In a large bowl, whisk together milk, oil, granulated sugar, eggs, and anise extract until well-combined. Add flour, baking powder, and salt, and mix with a wooden spoon until smooth. Set aside and let batter rest for 10-15 minutes.
Preheat oven to 350 degrees F with rack in the upper-middle position. Line three baking sheets with parchment paper. Drop cookie batter by rounded teaspoonfuls onto the baking sheets, about 1-1/2 inches apart. (I use a 1-1/2 teaspoon cookie scoop.)
Bake, one sheet at a time, for 10 minutes, until centers of cookies bounce back when gently pressed. The cookies should not brown. Remove from oven and let rest 2-3 minutes.
While cookies are still warm, remove from baking sheets by gently lifting each cookie while peeling back the parchment paper (a thin crumb impression of the cookies will remain on the parchment; this is normal.) Transfer cookies to wire racks to cool before glazing.**
Make the glaze
In a medium bowl, whisk together confectioner's sugar, milk, salt, and anise extract or liqueur until smooth (I use liqueur). When cookies have cooled to room temperature, dip tops into glaze and sprinkle immediately with nonpareils. Let stand at room temperature until glaze is dry.
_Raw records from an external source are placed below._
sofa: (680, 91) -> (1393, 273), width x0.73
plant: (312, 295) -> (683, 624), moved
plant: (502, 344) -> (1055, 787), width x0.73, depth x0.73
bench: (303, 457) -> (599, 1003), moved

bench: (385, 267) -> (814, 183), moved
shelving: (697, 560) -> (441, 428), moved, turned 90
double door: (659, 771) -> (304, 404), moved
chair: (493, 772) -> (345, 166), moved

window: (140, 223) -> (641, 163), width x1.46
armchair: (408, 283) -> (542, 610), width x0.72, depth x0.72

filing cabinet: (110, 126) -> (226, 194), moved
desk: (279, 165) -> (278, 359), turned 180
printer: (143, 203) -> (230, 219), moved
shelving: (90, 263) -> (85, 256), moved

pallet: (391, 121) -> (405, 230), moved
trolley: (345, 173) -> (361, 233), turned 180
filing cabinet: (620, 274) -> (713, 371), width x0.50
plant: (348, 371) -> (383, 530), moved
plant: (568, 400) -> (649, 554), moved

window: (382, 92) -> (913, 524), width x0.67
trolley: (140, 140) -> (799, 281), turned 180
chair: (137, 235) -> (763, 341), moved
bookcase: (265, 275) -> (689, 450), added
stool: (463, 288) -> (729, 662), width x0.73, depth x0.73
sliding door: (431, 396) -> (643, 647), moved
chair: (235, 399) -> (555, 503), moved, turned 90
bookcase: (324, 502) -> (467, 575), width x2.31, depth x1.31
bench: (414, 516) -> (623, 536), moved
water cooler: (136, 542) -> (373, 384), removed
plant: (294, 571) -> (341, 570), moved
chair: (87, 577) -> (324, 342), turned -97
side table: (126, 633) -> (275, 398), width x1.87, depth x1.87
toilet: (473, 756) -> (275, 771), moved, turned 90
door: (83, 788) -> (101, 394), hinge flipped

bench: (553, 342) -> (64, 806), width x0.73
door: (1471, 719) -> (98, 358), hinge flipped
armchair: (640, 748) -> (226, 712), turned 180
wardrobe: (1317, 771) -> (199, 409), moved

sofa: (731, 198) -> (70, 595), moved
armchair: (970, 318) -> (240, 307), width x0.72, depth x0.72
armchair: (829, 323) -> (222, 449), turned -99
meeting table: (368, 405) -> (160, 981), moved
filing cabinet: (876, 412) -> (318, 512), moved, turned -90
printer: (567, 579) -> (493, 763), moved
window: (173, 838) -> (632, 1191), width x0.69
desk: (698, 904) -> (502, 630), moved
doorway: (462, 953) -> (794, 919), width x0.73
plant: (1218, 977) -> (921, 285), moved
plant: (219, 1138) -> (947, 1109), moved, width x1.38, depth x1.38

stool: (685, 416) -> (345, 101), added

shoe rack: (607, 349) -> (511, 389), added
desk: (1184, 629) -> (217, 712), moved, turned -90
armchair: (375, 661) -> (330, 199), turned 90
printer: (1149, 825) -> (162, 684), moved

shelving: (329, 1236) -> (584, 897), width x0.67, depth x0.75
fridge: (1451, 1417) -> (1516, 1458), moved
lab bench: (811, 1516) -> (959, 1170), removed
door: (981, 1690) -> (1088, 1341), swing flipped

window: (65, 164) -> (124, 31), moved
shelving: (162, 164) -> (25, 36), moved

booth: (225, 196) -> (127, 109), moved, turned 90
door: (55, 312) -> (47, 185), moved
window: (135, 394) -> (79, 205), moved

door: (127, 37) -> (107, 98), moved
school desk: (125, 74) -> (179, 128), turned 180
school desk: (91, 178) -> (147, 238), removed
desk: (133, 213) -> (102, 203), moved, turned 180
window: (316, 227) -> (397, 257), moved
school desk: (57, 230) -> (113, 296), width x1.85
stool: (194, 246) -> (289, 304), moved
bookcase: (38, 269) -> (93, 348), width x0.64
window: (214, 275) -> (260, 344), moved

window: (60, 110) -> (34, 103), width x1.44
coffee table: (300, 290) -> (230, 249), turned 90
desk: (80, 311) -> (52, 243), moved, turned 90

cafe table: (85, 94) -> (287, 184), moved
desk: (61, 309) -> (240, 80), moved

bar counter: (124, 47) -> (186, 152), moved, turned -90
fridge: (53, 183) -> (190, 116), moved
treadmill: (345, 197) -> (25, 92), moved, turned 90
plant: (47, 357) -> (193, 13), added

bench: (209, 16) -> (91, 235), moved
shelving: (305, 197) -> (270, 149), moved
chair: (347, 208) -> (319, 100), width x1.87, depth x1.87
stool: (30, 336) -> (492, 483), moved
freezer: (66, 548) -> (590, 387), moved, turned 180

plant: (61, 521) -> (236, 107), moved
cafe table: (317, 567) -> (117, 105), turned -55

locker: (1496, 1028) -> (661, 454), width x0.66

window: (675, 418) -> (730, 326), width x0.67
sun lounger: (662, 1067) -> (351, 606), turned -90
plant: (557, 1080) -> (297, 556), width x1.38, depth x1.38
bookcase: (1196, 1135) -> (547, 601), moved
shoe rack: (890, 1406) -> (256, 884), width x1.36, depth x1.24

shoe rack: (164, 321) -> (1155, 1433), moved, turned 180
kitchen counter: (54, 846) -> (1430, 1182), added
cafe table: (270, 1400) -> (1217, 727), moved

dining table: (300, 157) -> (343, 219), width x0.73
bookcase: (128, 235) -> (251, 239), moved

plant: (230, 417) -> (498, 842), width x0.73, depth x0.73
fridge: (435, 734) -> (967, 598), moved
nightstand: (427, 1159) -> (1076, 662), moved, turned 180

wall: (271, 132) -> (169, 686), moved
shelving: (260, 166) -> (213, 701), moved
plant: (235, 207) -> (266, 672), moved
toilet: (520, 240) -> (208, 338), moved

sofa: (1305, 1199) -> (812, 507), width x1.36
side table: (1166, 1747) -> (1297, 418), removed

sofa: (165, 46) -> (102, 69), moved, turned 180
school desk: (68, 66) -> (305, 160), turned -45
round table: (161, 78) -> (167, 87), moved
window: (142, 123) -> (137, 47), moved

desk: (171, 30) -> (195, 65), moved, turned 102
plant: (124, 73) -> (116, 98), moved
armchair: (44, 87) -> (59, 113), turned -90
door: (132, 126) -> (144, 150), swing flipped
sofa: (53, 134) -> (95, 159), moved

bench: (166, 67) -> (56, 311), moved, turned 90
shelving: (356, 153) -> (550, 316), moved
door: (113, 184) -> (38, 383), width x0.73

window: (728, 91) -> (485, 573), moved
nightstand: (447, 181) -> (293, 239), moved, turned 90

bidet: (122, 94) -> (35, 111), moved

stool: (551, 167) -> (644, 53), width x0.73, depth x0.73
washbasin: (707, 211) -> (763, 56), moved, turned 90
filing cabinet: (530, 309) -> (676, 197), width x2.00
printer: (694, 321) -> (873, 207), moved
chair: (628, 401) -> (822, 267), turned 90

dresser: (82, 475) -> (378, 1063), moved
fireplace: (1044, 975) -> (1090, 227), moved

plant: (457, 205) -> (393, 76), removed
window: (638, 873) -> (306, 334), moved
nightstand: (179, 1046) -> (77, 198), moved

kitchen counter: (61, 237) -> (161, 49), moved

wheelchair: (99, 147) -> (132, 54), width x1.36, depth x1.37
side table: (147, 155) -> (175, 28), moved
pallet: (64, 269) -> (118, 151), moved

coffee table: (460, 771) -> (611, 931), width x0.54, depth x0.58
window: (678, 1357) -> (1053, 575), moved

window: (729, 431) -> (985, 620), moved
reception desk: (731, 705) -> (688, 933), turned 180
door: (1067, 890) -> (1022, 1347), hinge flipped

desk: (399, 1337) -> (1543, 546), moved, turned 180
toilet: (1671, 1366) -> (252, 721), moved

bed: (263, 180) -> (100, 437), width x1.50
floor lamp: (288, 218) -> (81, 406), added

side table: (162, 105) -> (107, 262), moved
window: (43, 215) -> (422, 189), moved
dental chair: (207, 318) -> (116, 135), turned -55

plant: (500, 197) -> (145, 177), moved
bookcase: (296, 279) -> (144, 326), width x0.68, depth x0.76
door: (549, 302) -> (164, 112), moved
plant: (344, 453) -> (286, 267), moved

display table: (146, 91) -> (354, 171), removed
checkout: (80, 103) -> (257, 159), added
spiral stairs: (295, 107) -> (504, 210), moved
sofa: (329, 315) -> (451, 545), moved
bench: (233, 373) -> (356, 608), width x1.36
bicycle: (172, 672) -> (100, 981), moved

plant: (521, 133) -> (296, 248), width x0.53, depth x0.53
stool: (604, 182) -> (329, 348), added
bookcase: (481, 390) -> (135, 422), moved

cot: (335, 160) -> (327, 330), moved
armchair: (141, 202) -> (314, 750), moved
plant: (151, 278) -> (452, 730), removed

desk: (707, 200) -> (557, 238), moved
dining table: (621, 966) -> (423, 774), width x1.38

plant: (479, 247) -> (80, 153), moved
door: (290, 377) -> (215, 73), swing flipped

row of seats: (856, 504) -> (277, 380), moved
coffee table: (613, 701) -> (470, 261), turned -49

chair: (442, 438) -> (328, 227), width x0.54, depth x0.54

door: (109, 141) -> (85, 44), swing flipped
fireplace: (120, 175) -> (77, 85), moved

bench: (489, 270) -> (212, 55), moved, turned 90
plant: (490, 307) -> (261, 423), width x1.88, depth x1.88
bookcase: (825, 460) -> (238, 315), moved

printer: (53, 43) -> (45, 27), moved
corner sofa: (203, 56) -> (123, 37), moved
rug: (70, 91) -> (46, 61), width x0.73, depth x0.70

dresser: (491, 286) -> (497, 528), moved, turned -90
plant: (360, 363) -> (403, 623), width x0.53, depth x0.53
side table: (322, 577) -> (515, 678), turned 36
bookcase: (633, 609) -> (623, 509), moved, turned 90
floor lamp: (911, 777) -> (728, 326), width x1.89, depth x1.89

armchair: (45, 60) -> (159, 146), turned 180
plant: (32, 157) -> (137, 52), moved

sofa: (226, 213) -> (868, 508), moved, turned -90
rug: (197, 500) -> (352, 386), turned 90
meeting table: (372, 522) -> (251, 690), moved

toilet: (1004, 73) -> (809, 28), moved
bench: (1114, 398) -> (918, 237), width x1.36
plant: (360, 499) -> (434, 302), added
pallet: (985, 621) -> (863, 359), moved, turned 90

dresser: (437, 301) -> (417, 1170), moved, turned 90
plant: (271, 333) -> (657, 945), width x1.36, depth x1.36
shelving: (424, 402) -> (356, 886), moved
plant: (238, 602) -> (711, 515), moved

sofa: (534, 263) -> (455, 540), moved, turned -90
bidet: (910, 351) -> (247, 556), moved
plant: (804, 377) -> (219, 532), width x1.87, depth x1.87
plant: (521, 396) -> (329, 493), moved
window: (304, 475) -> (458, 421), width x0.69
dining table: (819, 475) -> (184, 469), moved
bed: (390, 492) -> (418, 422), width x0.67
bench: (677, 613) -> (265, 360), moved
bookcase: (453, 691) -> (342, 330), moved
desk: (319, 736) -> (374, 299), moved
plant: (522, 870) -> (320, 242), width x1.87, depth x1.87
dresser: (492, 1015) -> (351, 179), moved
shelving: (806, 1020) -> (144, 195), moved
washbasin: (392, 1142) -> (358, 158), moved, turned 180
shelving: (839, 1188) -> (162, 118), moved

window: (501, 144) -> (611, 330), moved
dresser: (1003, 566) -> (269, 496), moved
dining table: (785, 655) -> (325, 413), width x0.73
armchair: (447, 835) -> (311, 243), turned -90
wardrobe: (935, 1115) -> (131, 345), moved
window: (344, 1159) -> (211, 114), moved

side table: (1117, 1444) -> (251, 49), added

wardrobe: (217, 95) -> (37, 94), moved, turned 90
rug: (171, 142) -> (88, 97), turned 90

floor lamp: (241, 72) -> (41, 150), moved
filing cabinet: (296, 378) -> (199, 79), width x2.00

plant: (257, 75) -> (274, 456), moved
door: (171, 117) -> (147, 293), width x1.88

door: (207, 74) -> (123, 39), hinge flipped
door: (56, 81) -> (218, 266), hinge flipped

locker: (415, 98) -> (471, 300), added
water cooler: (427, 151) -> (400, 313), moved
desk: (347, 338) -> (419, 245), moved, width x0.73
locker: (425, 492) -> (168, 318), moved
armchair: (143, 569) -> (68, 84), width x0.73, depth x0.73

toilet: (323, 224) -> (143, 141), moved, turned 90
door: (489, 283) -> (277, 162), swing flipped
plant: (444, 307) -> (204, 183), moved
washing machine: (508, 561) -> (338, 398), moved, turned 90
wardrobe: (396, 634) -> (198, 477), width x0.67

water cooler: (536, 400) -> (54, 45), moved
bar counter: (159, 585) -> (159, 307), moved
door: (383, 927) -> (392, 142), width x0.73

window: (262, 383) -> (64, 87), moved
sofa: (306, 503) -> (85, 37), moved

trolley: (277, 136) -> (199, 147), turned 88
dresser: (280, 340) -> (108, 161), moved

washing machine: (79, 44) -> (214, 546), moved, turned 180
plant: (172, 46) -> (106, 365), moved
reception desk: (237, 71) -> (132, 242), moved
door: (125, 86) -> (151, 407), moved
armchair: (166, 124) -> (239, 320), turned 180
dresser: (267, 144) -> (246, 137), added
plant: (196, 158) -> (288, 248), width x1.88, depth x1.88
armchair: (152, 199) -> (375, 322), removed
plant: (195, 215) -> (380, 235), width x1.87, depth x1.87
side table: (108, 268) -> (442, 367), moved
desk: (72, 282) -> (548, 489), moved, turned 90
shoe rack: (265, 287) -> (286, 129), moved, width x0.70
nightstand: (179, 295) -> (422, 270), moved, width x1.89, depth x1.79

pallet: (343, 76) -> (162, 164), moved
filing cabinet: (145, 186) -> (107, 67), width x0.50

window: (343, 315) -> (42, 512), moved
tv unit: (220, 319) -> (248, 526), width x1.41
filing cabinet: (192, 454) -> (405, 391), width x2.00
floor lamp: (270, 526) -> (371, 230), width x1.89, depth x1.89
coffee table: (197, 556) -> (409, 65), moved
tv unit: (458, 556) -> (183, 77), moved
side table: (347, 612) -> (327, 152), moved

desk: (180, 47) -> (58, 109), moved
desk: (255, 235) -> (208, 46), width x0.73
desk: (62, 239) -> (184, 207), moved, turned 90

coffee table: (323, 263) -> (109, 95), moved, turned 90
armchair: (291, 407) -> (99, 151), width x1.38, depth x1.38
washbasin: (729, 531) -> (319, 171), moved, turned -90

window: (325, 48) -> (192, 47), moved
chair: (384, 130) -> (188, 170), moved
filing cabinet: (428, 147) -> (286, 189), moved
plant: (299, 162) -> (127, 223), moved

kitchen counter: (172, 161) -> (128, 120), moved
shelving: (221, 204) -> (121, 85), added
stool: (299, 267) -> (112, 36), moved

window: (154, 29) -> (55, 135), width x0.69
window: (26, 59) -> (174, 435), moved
*My grandmother's cookies, made with 3 teaspoons (1 tablespoon) of extract always had a lovely, prominent anise flavor. I love them this way. If you prefer a more subtle flavor, or if you're using an artisanal brand of extract that's particularly potent, decrease the quantity in the batter to 1-1/2 to 2 teaspoons.**I place a layer of wax paper under my cooling racks to make cleanup after glazing a breeze. When finished, just roll up the paper, with all of the dripped glaze and sprinkles, and discard.The longer the cookies sit, the color of the nonpareils might "bleed" a little into the glaze. This is normal and does not affect flavor. These cookies should not be frozen and are best enjoyed within a day or two of baking.